Heading up Warton Crag looking back to a sun lit Arnside Knott.

From the slopes of Warton Crag stunning views to upper Morecambe Bay and Whitbarrow.

Above Pinnacle Crag looking to a distant Furness Peninsular, in the middle distance the wooded slopes of Heald Brow and Jenny Brown's Point.

Looking to the summit, hidden by the trees a trig point and rather unsafe looking beacon erected in 1988 as part of a re-enactment of the approach of the Spanish Armada in 1588.

Seen from the limestone blocks in the photo above, Arnside Knott.

Spectacular views from my descent path, across the skyline the hills of Bowland, sunburst over Carnforth and a slice of the Lancashire coast.

If you're looking for a brew stop this is a good one, the Perched Blocks above Warton Main Quarry.

Testament to a very wet Christmas, flooded fields surround Warton village.

Slip sliding my way through Hayning Scout Wood.

On Summer House Hill viewing the remains of a gothic summer house erected by the Gillow family of Leighton Hall.

Soaking up the views from Summer House Hill.

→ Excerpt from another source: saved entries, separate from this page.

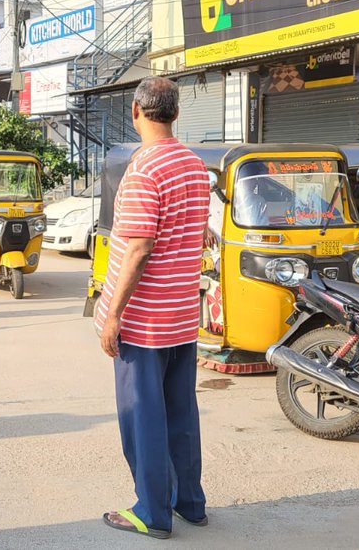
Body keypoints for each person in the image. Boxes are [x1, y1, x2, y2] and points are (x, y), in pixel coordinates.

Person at [94, 77, 211, 540]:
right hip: (181, 314)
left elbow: (139, 246)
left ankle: (152, 511)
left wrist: (115, 314)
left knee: (142, 416)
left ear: (136, 111)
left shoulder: (146, 170)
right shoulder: (194, 166)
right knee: (180, 412)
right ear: (176, 114)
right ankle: (190, 503)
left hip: (144, 322)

The walk across Leighton Moss I never particularly enjoy, high reed beds obscure the views, lucky for us non bird watchers the moss has to be managed, this means clearing the reeds from time to time creating views like this, on the skyline Cringlebarrow Wood.....

....and to the left the sylvan slopes of Yealand Hall Allotment.

Looking to Trowbarrow's climbing cliffs, to the left the Shelter Stone, so called because this was the only protection the quarry men had when blasting took place, of coarse this was in the days before health and safety.

Viewing Know Hill from Silverdale Cove.

With the limestone cliffs at Silverdale Cove to my back views to Hampsfell rising above the white washed buildings of Grange over Sands, to the right the wooded slopes of Arnside Park.

Limestone scenery along the Silverdale coast.